____ Entries provided
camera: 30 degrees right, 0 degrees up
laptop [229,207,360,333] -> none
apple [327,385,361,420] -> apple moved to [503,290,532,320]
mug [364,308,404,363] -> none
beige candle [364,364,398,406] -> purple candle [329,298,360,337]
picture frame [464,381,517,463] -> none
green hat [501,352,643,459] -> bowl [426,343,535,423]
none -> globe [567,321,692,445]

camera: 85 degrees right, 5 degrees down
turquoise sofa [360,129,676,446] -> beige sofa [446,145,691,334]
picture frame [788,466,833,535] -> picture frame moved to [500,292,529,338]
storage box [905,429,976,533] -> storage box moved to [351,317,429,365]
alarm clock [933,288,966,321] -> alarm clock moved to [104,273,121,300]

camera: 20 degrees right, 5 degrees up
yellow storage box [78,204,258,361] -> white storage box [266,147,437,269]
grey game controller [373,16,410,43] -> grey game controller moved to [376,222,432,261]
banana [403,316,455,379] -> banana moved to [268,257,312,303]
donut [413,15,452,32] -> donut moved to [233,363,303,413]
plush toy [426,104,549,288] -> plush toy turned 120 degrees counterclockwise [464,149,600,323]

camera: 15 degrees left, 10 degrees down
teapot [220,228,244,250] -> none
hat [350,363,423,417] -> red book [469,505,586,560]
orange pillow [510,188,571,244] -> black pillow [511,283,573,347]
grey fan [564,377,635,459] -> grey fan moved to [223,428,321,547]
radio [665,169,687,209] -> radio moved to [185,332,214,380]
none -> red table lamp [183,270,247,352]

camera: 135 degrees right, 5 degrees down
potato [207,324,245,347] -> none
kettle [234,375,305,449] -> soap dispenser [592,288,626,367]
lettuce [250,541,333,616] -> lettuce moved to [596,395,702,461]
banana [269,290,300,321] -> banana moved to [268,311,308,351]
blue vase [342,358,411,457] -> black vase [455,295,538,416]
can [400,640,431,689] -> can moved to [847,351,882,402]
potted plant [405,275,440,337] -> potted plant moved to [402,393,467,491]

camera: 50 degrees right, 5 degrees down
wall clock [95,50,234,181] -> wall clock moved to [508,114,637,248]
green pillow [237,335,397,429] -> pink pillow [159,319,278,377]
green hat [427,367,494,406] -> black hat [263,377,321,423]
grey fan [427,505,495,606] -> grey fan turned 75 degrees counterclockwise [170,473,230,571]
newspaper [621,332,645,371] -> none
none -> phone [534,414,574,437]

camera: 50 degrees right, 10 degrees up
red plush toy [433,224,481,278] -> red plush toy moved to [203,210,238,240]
________
▸ **Aim of the exercise**: Above are the records; copy exactly the lines from the line with "radio [665,169,687,209] ->" through the line with "potted plant [405,275,440,337]", both included.

▸ **Your response**:
radio [665,169,687,209] -> radio moved to [185,332,214,380]
none -> red table lamp [183,270,247,352]

camera: 135 degrees right, 5 degrees down
potato [207,324,245,347] -> none
kettle [234,375,305,449] -> soap dispenser [592,288,626,367]
lettuce [250,541,333,616] -> lettuce moved to [596,395,702,461]
banana [269,290,300,321] -> banana moved to [268,311,308,351]
blue vase [342,358,411,457] -> black vase [455,295,538,416]
can [400,640,431,689] -> can moved to [847,351,882,402]
potted plant [405,275,440,337] -> potted plant moved to [402,393,467,491]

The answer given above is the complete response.